Os papéis da matança podem virar cinzas
Em janeiro encerram-se os trabalhos regulares da Comissão dos Desaparecidos criada pelo Ministério da Justiça para fechar a conta das vítimas da ditadura militar. Ela cuidou dos processos de 363 pessoas e, com a ajuda dos parentes, reuniu perto de 5.000 documentos vindos de fontes que jamais se juntariam sem o interesse dos advogados e dos familiares das vítimas.
Se ninguém descobrir uma maneira de preservar essa documentação de forma que seja mantida a sua unidade, os papéis vão para o arquivo do Ministério da Justiça. Lá, correm o risco de acabar incinerados.
Será uma pena, porque de um lado perde-se o pouco que se descobriu. De outro, enquanto o Centro de Informações do Exército não divulgar o que guarda, desconhece-se o que sempre se continua escondendo.
Há indicações de que nas estantes do CIE existe até uma história detalhada dos choques e matanças. Por exemplo: o diário do guerrilheiro Osvaldão, que morreu no Araguaia. Em 1974 o general João Batista Figueiredo revelou (em segredo) que ele existia, achado num oco de árvore, mas nunca mais se ouviu falar do assunto.

João Guilherme Vargas Neto
(56 anos, diretor da empresa de consultoria sindical Oboré.)
*
- Como é que vai acabar essa crise da demissão de 10 mil trabalhadores da Volkswagen?

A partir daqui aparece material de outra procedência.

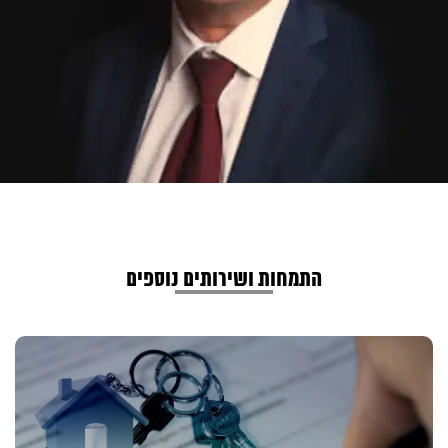
התמחות ושירותים נוספים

- Se acabar de acordo com a estratégia da empresa, produzirá um resultado aterrorizante. A política da Volkswagen arrisca afetar 1 milhão de cidadãos. Isso é a cristalização de um processo iniciado em 1990. Os setores de calçados, têxteis e autopeças foram sangrados. Mais da metade de seus empregos acabaram. O governo chama isso é de "destruição criadora". Não é. As demissões de engenheiros com carteira assinada estão 50% acima das demissões dos trabalhadores registrados em geral. O que há aí é uma destruição destruidora. Só não destrói nem afeta, porque afaga, o capital especulativo, o Brasil dos papeleiros. O padrão de negociações dentro do sistema industrial está deteriorado, e é por isso que uma empresa como a Volkswagen sente-se forte para fazer o que pretende.
- O que vem a ser deterioração do padrão de negociação?

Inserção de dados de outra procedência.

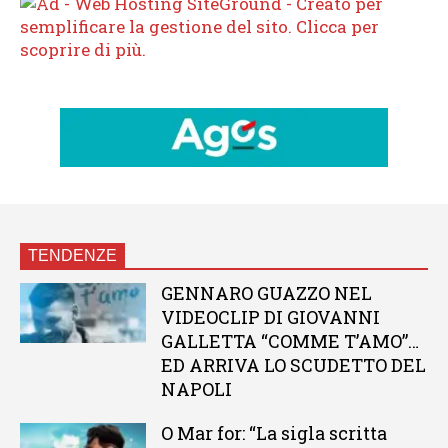
TENDENZE
GENNARO GUAZZO NEL
VIDEOCLIP DI GIOVANNI
GALLETTA “COMME T’AMO”…
ED ARRIVA LO SCUDETTO DEL
NAPOLI
O Mar for: “La sigla scritta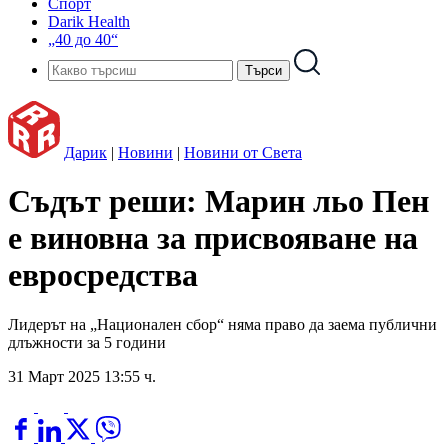
Спорт
Darik Health
„40 до 40“
Дарик
|
Новини
|
Новини от Света
Съдът реши: Марин льо Пен
е виновна за присвояване на
евросредства
Лидерът на „Национален сбор“ няма право да заема публични
длъжности за 5 години
31 Март 2025 13:55 ч.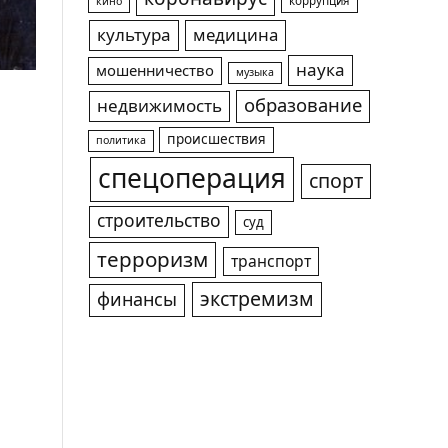
коррупция
кино
культура
медицина
наука
мошенничество
музыка
образование
недвижимость
происшествия
политика
спецоперация
спорт
строительство
суд
терроризм
транспорт
экстремизм
финансы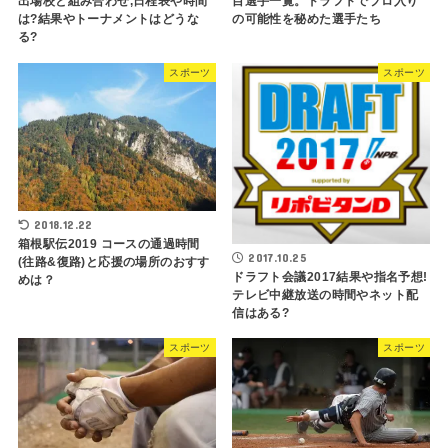
出場校と組み合わせ,日程表や時間
目選手一覧。ドラフトでプロ入り
は?結果やトーナメントはどうな
の可能性を秘めた選手たち
る?
スポーツ
スポーツ
2018.12.22
箱根駅伝2019 コースの通過時間
2017.10.25
(往路&復路)と応援の場所のおすす
ドラフト会議2017結果や指名予想!
めは？
テレビ中継放送の時間やネット配
信はある?
スポーツ
スポーツ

- É a política do escalpo. Pela primeira vez, desde 1965, os trabalhadores foram para as negociações salariais sem um mínimo de reajuste garantido por lei. Resultado: metade das categorias saíram com os salários reduzidos, com reajustes inferiores à inflação. Na outra ponta, se você mede as greves de 1997, elas ficaram 30% abaixo das de 1996. Desde 1979 não acontecia isso. A corda está arrebentando do lado mais fraco, e o movimento sindical precisará de muita resistência, unidade de ação e astúcia. Se continuar a politicagem, o partidarismo e a malandragem eleitoral, as perdas prosseguirão.
- Como o senhor acha que será o ano de 1998?

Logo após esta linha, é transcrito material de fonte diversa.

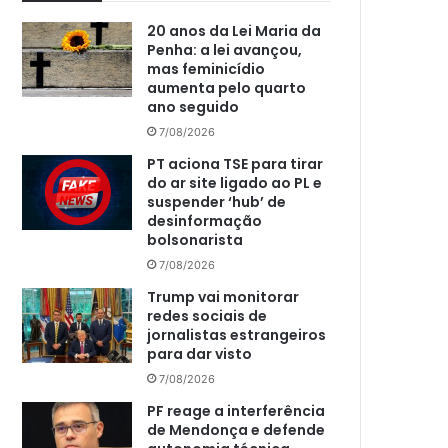
20 anos da Lei Maria da
Penha: a lei avançou,
mas feminicídio
aumenta pelo quarto
ano seguido
7/08/2026
PT aciona TSE para tirar
do ar site ligado ao PL e
suspender ‘hub’ de
desinformação
bolsonarista
7/08/2026
Trump vai monitorar
redes sociais de
jornalistas estrangeiros
para dar visto
7/08/2026
PF reage a interferência
de Mendonça e defende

- Para o movimento sindical, difícil. Terá muita dificuldade para ganhar e muita facilidade para perder. Quem entrar pensando num jogo de ganha ou perde, sem olhar para a negociação, poderá se arrepender. Um ano que terá tudo para produzir greves inesquecíveis, daquelas que o lado perdedor não gostará de relembrar. O problema é que não posso lhe dizer quem vai ganhar, porque não sei. Para o governo, será um ano arriscado. Sua retórica é a das fantasias neotrabalhistas, privilegiando as contrações e o mercado informal. Ele vê o trabalhador de macacão como um dinossauro. Eu acho que o governo está fazendo um jogo perigoso. Está abalando a racionalidade da aliança dos trabalhadores com a estabilidade da moeda. Parece que estamos na história em que o padre pergunta aos fiéis: "Quem quer ir para o céu?" Todos levantam a mão. Depois ele pergunta: "E quem quer ir para o céu amanhã?" Você quer?